AUSTRALIAN bulk wine exports are at a record high as a proportion of all exports because more companies are bottling «in-country».

The share of bulk wine to bottled wine exported is at 48 per cent, compared with of 37 per cent two years ago, Wine Australia’s September wine export approval report said.

The loss to bottled wine exports, now at 51 per cent, was equal to $340 million over the past 12 months, Wine Australia said.

Percentages were based on an 8 per cent lift in the value of bulk wine exports to $342 million in the year to September 30 on the back of a 4 per cent rise in volume to 346 million litres.

Total wine exports fell between 7 per cent in volume and 8 per cent in value in the year to September 30 – to 720 million litres worth $1.93 billion, it said.

«While the volumes are not dramatically different to previous years, the biggest transformation in Australian wine exports has been in the shift from shipping wine in bottles to bulk containers,» the report said.

«The bulk wine share is at a record high … there has been a fundamental change in the way some exporters are shipping wine to key markets – an increasing number are choosing to send lower-priced wine in bulk to bottle in-market rather than in Australia,»it said.

Key drivers of the trend were Australia’s ongoing strong dollar and the popularity of buyer’s own brands, paticularly in Britain.

Australia’s biggest wine producer Accolade Wines, which changed its name from Constellation Wines Australia this year, announced in June it would spend $15.3 million to add a third bottling line to its Accolade Park facility at Avonmouth near Bristol to supply its biggest export market

The facility, Europe’s second-largest bonded warehouse, has been bottling bulk Australian wine under Nottage Hill, Stamp and Crest labels for the UK and European markets since 2009 – a move that has reduced tax and cut about a quarter from freight and production costs for the company.

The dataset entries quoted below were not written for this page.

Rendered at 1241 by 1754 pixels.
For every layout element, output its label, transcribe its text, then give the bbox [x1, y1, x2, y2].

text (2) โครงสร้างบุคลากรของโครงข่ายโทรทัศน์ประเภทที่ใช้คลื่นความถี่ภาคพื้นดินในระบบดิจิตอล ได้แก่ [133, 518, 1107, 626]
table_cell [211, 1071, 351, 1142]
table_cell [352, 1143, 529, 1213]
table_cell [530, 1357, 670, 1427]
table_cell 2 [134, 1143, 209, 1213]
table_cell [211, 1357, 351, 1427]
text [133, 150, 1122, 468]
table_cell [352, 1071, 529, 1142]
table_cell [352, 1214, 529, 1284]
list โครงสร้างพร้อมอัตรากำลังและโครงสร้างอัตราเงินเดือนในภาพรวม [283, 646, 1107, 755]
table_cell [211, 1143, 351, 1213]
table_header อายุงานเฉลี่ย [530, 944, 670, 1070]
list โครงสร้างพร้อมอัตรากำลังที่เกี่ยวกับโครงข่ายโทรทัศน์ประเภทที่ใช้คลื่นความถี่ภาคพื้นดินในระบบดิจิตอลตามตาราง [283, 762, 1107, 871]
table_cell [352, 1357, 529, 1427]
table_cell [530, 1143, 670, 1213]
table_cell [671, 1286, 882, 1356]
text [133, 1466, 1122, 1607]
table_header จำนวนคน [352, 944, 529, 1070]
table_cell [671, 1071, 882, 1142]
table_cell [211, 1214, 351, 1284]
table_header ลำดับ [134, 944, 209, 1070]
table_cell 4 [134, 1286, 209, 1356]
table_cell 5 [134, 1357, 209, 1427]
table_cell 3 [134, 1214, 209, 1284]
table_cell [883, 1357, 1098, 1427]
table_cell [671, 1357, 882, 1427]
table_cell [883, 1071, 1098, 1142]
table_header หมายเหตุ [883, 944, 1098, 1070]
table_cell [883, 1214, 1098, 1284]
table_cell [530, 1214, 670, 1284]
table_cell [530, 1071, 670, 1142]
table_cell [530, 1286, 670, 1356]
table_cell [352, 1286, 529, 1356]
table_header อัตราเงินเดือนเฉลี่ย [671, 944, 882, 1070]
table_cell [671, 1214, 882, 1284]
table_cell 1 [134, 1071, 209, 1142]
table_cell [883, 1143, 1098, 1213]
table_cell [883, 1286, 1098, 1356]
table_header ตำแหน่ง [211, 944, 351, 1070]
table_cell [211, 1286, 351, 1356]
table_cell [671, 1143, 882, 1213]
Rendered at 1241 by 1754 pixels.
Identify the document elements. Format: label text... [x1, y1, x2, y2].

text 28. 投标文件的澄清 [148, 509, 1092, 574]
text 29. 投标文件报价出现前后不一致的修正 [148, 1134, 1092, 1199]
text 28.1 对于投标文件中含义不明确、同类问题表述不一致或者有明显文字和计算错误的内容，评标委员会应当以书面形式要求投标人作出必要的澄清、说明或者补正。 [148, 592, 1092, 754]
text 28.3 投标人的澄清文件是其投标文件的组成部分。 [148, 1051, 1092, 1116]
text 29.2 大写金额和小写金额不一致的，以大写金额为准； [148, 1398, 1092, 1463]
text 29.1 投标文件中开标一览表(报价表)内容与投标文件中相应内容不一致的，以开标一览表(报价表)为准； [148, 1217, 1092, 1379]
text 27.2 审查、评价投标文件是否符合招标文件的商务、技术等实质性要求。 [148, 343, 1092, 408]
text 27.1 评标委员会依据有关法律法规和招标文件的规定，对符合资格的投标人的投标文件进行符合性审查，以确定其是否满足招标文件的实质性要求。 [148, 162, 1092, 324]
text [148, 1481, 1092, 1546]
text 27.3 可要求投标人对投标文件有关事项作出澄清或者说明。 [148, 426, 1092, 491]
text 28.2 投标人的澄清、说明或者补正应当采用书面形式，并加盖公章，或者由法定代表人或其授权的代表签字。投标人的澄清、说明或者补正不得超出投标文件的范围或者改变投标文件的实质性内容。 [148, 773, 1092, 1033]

Bottling «in country» provided a natural hedge for Accolade in the current environment of a strong Australian dollar, the company said.

Australian Vintage, maker of Nepenthe, McGuigan, Yaldara and Tempus Two brands also had moved to package and bottle its lower-priced wines in Britain while the Australia dollar was strong.

French-owned maker of Jacob’s Creek Pernod Ricard began shipping its flagship Australian label in steel containers in July be packaged in Europe, rather than the Barossa, as a way to combat squeezed margins from a higher Australian dollar.

Wine Australia said the higher proportion of bulk wine exports would continue in tandem with a higher $A and would bring down the value of exports.

Meanwhile bottled wine exports fell 11 per cent to $1.6 billion on a 15 per cent fall in volume to 366 million litres with the average value per litre rising 5 per cent to $4.27.